Content starts

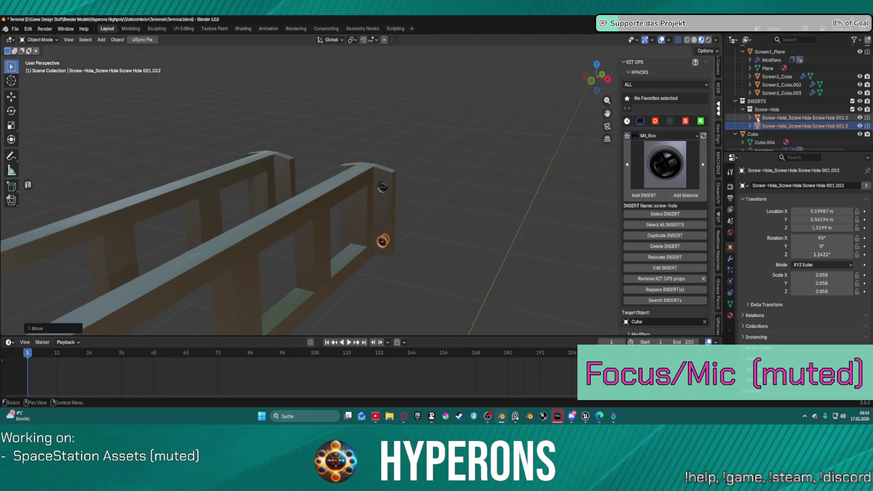
mouse_move(414, 162)
middle_down()
mouse_move(452, 158)
mouse_move(381, 161)
mouse_move(462, 150)
middle_up()
scroll(409, 157, up, 4)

Content ends

## Task to carry out:
In your copy, repeat each record exactly and include no pictures.

## Exercise answer:
mouse_move(414, 162)
middle_down()
mouse_move(452, 158)
mouse_move(381, 161)
mouse_move(462, 150)
middle_up()
scroll(409, 157, up, 4)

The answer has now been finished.